Nesta oração, mais do que palavras que expressam UM momento de relacionamento íntimo de Jesus com o Pai, Ele nos deu o sentido vital de nosso relacionamento com Deus, vendo-o como: Deus, a quem devemos a vida, todo respeito e obediência. Em quem devemos depositar toda confiança. Esperando dele proteção e perdão.
Em lugar nenhum Jesus mostrou melhor como ele via seu relacionamento com Deus como Pai: resumidos no seu amor previdente, carinhoso e misericordioso, do que quando contou a parábola do Filho Pródigo. (Lc. 15,11-24)
         5.2. AMOR
São João não viu modo melhor de resumir o rosto de Deus, revelado em Jesus do que chamá-lo Amor: "Quem não ama não conhece a Deus, por que Deus é amor e quem ama permanece em Deus e Deus nele" (1Jo.4,7-16).
"Assim Deus amou o mundo ao ponto de nos dar  seu filho unigênito, para que todo o que nele crer, não morra mas tenha a vida eterna". (Jo. 3,16) (Ou: Deus amou tanto o mundo que veio em forma de filho unigênito ao mundo)
Deus não podia dar-nos maior prova de amor do que dando sua vida por  nós: "Não existe maior amor do que dar a vida por seus amigos. Vocês são meus amigos" (Jo.15,13).
5.3. LIBERTADOR
Na minha opinião não há traço mais forte, que revele quem é Deus do que este.
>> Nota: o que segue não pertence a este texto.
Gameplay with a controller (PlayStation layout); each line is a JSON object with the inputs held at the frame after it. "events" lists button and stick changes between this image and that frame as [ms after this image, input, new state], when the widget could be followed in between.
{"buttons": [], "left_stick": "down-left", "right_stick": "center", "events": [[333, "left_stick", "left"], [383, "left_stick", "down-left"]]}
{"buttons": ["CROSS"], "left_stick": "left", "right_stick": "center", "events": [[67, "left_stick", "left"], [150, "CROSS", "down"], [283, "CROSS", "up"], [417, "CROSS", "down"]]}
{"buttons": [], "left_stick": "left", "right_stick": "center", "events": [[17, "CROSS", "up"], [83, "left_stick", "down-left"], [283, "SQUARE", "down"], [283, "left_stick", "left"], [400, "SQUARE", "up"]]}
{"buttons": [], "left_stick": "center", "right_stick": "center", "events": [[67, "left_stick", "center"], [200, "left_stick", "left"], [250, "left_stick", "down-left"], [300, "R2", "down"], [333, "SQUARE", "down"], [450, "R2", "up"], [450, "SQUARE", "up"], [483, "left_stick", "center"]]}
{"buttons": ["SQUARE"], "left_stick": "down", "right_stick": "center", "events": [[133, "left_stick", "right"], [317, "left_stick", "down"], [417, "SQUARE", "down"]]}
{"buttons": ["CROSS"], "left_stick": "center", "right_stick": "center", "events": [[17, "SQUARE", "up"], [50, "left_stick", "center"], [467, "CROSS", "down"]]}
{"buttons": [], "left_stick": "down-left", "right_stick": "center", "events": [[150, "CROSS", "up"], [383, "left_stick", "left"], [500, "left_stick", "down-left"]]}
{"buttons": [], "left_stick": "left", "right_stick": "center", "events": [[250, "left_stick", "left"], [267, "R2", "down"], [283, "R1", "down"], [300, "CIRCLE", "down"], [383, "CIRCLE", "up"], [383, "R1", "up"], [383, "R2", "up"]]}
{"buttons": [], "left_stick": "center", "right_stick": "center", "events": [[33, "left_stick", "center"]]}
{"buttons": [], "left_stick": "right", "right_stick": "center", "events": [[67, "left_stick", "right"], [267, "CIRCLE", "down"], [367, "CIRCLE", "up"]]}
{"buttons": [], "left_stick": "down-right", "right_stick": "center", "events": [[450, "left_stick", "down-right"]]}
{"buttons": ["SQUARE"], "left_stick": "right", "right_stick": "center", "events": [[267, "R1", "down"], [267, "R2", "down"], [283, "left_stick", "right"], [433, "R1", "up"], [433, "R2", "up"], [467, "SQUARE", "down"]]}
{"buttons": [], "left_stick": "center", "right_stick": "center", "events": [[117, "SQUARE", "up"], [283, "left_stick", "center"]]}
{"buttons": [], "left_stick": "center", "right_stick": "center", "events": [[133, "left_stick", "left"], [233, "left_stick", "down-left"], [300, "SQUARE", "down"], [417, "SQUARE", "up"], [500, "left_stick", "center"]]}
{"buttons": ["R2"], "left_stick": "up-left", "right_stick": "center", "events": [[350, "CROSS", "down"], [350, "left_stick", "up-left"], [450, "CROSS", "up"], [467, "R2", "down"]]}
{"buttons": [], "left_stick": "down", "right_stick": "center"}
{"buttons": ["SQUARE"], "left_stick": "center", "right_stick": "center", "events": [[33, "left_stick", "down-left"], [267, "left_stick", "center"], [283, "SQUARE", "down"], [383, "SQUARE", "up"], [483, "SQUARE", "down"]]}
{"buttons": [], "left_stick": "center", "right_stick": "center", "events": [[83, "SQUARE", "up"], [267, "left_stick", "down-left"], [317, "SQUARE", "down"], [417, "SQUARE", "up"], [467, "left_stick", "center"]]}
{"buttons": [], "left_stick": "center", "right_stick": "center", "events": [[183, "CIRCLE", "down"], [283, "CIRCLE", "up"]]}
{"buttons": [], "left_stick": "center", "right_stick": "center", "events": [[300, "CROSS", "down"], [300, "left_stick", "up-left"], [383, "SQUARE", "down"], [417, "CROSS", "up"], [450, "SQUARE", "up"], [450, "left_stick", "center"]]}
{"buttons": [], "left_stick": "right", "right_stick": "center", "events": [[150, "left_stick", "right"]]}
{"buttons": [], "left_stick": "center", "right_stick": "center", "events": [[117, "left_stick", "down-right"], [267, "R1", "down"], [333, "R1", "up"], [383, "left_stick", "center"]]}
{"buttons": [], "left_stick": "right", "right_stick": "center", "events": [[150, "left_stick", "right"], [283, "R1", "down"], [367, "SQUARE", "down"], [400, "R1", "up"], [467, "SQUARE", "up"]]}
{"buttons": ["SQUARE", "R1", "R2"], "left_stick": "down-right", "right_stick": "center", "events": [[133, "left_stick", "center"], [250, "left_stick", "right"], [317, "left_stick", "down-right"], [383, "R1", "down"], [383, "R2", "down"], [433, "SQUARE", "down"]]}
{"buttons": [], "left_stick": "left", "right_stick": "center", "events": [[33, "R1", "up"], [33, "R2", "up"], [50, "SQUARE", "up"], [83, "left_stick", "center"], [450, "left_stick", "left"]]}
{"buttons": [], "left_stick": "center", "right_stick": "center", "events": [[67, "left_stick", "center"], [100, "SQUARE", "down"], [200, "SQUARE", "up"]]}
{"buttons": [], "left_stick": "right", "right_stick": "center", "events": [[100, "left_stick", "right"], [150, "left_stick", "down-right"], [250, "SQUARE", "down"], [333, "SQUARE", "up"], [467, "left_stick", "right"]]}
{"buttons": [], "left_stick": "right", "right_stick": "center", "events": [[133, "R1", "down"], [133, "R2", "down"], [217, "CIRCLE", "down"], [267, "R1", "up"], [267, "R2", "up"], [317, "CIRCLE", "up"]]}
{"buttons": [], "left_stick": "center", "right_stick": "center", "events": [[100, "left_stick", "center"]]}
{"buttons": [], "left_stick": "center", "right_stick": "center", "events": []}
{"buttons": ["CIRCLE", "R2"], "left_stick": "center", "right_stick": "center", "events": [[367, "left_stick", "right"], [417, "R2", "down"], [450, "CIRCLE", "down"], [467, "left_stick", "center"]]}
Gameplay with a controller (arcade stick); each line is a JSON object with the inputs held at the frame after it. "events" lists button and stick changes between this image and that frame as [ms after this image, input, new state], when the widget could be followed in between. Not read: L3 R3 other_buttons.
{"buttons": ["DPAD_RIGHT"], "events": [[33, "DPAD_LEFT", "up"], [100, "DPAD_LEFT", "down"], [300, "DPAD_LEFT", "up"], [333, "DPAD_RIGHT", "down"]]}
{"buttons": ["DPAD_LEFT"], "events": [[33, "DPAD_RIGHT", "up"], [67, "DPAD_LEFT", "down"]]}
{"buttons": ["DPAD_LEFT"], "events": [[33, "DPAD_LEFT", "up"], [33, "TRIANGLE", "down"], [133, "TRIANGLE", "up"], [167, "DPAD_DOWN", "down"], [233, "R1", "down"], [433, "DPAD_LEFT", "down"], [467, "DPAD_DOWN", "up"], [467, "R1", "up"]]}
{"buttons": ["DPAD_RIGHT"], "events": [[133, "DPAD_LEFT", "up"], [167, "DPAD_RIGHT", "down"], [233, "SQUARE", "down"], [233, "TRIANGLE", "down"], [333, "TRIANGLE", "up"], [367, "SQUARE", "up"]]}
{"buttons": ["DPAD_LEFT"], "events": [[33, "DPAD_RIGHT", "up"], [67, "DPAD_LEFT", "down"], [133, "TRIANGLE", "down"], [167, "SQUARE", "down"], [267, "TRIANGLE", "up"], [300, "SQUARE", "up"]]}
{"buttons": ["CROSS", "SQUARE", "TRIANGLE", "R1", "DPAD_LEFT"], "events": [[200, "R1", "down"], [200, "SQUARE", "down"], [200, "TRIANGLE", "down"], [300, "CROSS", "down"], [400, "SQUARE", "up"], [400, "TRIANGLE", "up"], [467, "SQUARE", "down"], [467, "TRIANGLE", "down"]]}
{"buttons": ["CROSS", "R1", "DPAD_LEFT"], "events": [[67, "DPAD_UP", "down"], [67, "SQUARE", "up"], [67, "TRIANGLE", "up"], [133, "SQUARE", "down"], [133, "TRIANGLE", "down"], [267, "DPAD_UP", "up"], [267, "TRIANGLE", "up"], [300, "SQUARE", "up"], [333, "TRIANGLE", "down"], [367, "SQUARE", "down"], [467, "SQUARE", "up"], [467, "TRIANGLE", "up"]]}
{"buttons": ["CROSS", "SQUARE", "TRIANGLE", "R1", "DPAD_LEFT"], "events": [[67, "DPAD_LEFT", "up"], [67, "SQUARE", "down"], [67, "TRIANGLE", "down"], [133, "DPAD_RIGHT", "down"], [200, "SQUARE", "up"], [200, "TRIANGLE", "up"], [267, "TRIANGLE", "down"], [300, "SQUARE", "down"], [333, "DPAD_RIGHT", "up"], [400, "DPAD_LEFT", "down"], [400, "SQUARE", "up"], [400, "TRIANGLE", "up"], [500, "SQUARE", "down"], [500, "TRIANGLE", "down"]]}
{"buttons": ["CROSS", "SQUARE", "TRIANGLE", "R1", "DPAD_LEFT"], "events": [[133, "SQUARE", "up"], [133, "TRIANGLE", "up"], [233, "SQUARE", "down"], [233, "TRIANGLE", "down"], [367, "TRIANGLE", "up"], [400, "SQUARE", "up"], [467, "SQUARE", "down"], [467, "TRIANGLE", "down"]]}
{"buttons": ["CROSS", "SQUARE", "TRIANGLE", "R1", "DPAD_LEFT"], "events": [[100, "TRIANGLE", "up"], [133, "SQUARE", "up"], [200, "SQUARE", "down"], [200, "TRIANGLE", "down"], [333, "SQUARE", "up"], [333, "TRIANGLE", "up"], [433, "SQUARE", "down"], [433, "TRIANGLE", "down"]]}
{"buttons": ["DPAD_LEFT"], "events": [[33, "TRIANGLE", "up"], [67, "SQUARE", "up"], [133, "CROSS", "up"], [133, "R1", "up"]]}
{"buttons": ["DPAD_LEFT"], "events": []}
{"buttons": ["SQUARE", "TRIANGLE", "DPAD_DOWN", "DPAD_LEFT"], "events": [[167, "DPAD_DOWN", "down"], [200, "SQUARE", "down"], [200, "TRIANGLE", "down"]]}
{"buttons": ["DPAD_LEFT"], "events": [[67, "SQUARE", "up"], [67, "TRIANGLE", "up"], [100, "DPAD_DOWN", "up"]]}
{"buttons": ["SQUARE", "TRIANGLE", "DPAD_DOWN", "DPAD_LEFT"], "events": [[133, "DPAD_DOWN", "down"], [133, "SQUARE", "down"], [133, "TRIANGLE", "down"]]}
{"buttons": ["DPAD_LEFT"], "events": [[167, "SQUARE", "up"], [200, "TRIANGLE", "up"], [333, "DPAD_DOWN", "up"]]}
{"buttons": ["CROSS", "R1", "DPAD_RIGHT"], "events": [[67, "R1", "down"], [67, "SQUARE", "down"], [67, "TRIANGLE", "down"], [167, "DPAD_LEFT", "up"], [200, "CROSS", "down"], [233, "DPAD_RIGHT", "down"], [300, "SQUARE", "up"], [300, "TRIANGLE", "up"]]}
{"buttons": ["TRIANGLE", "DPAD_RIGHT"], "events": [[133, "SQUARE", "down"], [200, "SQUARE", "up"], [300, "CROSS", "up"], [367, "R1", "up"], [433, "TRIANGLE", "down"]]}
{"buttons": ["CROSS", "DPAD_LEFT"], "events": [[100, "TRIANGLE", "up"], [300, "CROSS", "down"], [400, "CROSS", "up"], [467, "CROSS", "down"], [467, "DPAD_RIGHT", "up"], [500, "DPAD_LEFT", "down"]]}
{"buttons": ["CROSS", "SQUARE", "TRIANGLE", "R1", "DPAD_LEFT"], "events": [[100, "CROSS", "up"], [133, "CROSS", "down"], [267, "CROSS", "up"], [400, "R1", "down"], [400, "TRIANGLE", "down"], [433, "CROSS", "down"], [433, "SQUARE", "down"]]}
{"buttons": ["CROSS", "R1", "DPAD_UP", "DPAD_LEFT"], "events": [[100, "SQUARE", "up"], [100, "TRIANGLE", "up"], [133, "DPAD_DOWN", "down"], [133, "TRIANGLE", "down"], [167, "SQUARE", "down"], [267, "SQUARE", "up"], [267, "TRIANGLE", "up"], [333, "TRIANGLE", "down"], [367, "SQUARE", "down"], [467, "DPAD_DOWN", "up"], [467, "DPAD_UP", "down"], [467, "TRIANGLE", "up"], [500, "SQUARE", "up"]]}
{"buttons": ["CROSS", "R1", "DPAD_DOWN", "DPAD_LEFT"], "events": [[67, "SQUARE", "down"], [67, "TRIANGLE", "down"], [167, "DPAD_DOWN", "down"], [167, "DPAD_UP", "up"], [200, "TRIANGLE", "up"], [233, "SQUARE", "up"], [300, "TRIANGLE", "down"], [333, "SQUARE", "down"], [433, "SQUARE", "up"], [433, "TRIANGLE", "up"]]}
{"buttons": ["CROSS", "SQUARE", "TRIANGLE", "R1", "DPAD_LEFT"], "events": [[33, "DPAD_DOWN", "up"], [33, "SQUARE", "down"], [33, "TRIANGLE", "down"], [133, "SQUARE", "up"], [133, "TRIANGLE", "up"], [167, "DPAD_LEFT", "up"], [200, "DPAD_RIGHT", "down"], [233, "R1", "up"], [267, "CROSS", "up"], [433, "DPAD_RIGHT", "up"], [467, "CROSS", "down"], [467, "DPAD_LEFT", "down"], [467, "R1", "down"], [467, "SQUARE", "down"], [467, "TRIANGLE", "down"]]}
É o que estamos vendo na história do Povo de Deus, na primeira leitura da Eucaristia, de uns dias para cá. Na reflexão de ontem, nós vimos como Jesus se apresenta ao povo, no início de sua vida pública e aos discípulos de João Batista.
O programa desta etapa de sua vida, estaria bem resumida num único capítulo: LIBERTAR: CURANDO OS DOENTES, EXPULSANDO OS DEMÔNIOS, RESSUSCITANDO OS MORTOS. E, finalmente, através do ato supremo de sua vida, a toda a humanidade, através de sua morte  e ressurreição.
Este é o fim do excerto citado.